_Excerto do texto_
════════════════════
Conferência ‘Turismo Industrial e Ferroviário’ destacou potencial do património ferroviário
O Museu Nacional Ferroviário, no Entroncamento, recebeu ontem a conferência ‘Turismo Industrial e Ferroviário’, que reuniu responsáveis institucionais, investigadores e especialistas nacionais e internacionais para debater o papel da ferrovia enquanto recurso turístico, cultural e económico.
A conferência assinalou o arranque público do projeto ‘Viajar no Tempo, Ferrovia entre o Vouga e o Dão’, que tem como objetivo valorizar o património ferroviário associado aos territórios de Vouzela, Tondela e Oliveira de Frades, promovendo a criação de experiências turísticas diferenciadoras e sustentáveis. Resulta de uma candidatura aprovada pelo Turismo de Portugal, no âmbito do Programa Transformar Turismo – Linha Regenerar Territórios, e tem como entidades promotoras o município de Vouzela, o município de Tondela e a Fundação Museu Nacional Ferroviário.
════════════════════
_Dados registados_
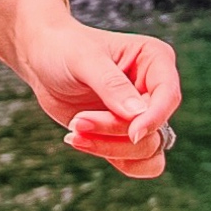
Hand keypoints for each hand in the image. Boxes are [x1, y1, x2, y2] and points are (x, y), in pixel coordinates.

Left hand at [7, 0, 178, 179]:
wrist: (41, 58)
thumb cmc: (64, 48)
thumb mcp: (84, 59)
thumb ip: (112, 86)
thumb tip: (138, 116)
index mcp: (154, 60)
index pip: (169, 96)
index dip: (154, 118)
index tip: (132, 133)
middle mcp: (154, 89)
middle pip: (154, 128)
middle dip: (115, 131)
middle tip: (77, 121)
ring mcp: (141, 114)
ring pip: (147, 151)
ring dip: (110, 148)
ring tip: (74, 131)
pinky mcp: (124, 134)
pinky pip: (135, 163)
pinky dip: (109, 156)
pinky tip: (78, 140)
════════════════════
_Tarefa A_
Transcreva do texto sobre a conferência o trecho que começa nas palavras "Conferência ‘Turismo Industrial e Ferroviário’ destacou" e termina depois de "cultural e económico.".
_Tarefa B_
Segundo o texto sobre a conferência, onde se realizou o evento?
O material não tem relação com o texto sobre a conferência.

_Resposta esperada A_
Conferência ‘Turismo Industrial e Ferroviário’ destacou potencial do património ferroviário
O Museu Nacional Ferroviário, no Entroncamento, recebeu ontem a conferência ‘Turismo Industrial e Ferroviário’, que reuniu responsáveis institucionais, investigadores e especialistas nacionais e internacionais para debater o papel da ferrovia enquanto recurso turístico, cultural e económico.

_Resposta esperada B_
No Museu Nacional Ferroviário, no Entroncamento.